Optimal and Fair Encouragement Policy Evaluation and Learning

  • paper_url: http://arxiv.org/abs/2309.07176
  • repo_url: None
  • paper_authors: Angela Zhou
  • for: 这篇论文主要是研究如何设计优化的治疗方案,以便在不可预知的人们是否遵循治疗建议的情况下,最大化 causal 结果。
  • methods: 这篇论文使用了 causal 标识、统计量化减少、和robust 估计方法,以便在不可预知的人们是否遵循治疗建议的情况下,估计优化的治疗方案。
  • results: 这篇论文的结果表明,在不可预知的人们是否遵循治疗建议的情况下,可以使用 constrained 优化方法来设计优化的治疗方案,以便实现最大化 causal 结果。
    Abstract In consequential domains, it is often impossible to compel individuals to take treatment, so that optimal policy rules are merely suggestions in the presence of human non-adherence to treatment recommendations. In these same domains, there may be heterogeneity both in who responds in taking-up treatment, and heterogeneity in treatment efficacy. While optimal treatment rules can maximize causal outcomes across the population, access parity constraints or other fairness considerations can be relevant in the case of encouragement. For example, in social services, a persistent puzzle is the gap in take-up of beneficial services among those who may benefit from them the most. When in addition the decision-maker has distributional preferences over both access and average outcomes, the optimal decision rule changes. We study causal identification, statistical variance-reduced estimation, and robust estimation of optimal treatment rules, including under potential violations of positivity. We consider fairness constraints such as demographic parity in treatment take-up, and other constraints, via constrained optimization. Our framework can be extended to handle algorithmic recommendations under an often-reasonable covariate-conditional exclusion restriction, using our robustness checks for lack of positivity in the recommendation. We develop a two-stage algorithm for solving over parametrized policy classes under general constraints to obtain variance-sensitive regret bounds. We illustrate the methods in two case studies based on data from randomized encouragement to enroll in insurance and from pretrial supervised release with electronic monitoring.
    摘要 在重要领域中,常常无法强制个人接受治疗,因此优化的政策规则仅仅是建议在人类不遵循治疗建议的情况下。在这些同时,可能存在人群响应不同,以及治疗效果的差异。优化的治疗规则可以最大化人口级别的 causal 结果,但是访问平等约束或其他公平考虑可能在鼓励中发挥作用。

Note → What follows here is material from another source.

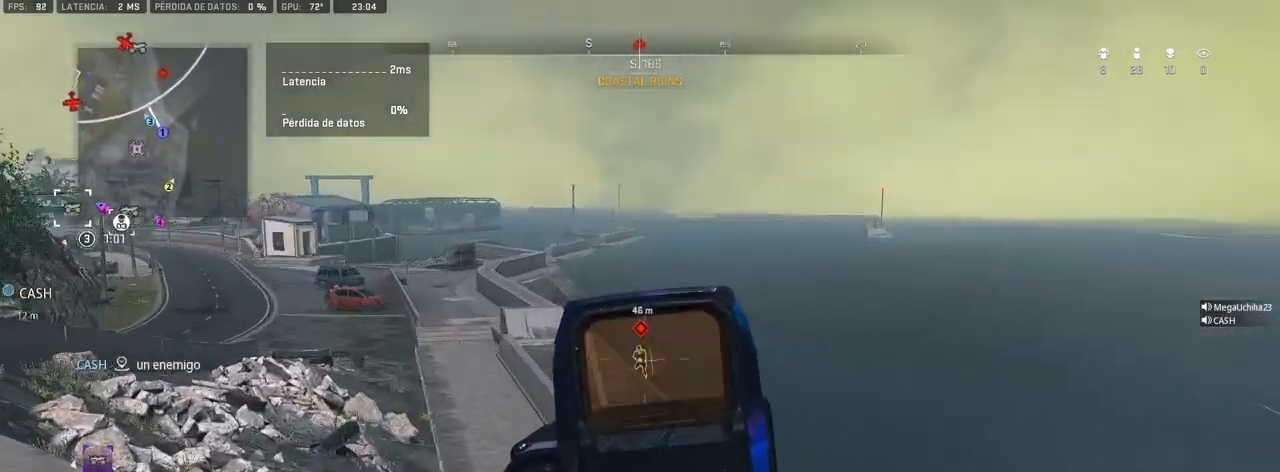
{"buttons": ["L1", "R1"], "left_stick": "up-left", "right_stick": "center", "events": [[67, "right_stick", "center"], [200, "R1", "down"]]}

例如,在社会服务中,一个持续的谜题是养成很好的服务的投入率不均匀分布。当决策者有访问和平均结果的分布预期时,优化的决策规则会改变。我们研究 causal 验证、统计减少的估计和robust estimation of 优化的治疗规则,包括在可能的非正式性下进行验证。我们考虑公平约束,如人群响应不同和其他约束,通过受限优化来实现。我们的框架可以扩展到处理算法建议在conditionally reasonable covariate-conditional exclusion restriction下进行验证,使用我们的robustness检查来检测非正式性。我们开发了一种两个参数的算法,用于在总体约束下解决参数化政策类型的问题,以获得变量敏感的 regret bound。我们在两个案例研究中应用了这些方法,基于随机鼓励保险和预 trial supervised release with electronic monitoring。

Convergence of Gradient-based MAML in LQR

  • paper_url: http://arxiv.org/abs/2309.06588
  • repo_url: None
  • paper_authors: Negin Musavi, Geir E. Dullerud
  • for: investigate the local convergence characteristics of Model-agnostic Meta-learning (MAML) in linear system quadratic optimal control (LQR)
  • methods: uses MAML and its variations, with theoretical guarantees provided for the local convergence of the algorithm
  • results: presents simple numerical results to demonstrate the convergence properties of MAML in LQR tasksHere’s the format you requested:
  • for: <what are the paper written for?>
  • methods: <what methods the paper use?>
  • results: <what results the paper get?>I hope that helps!
    Abstract The main objective of this research paper is to investigate the local convergence characteristics of Model-agnostic Meta-learning (MAML) when applied to linear system quadratic optimal control (LQR). MAML and its variations have become popular techniques for quickly adapting to new tasks by leveraging previous learning knowledge in areas like regression, classification, and reinforcement learning. However, its theoretical guarantees remain unknown due to non-convexity and its structure, making it even more challenging to ensure stability in the dynamic system setting. This study focuses on exploring MAML in the LQR setting, providing its local convergence guarantees while maintaining the stability of the dynamical system. The paper also presents simple numerical results to demonstrate the convergence properties of MAML in LQR tasks.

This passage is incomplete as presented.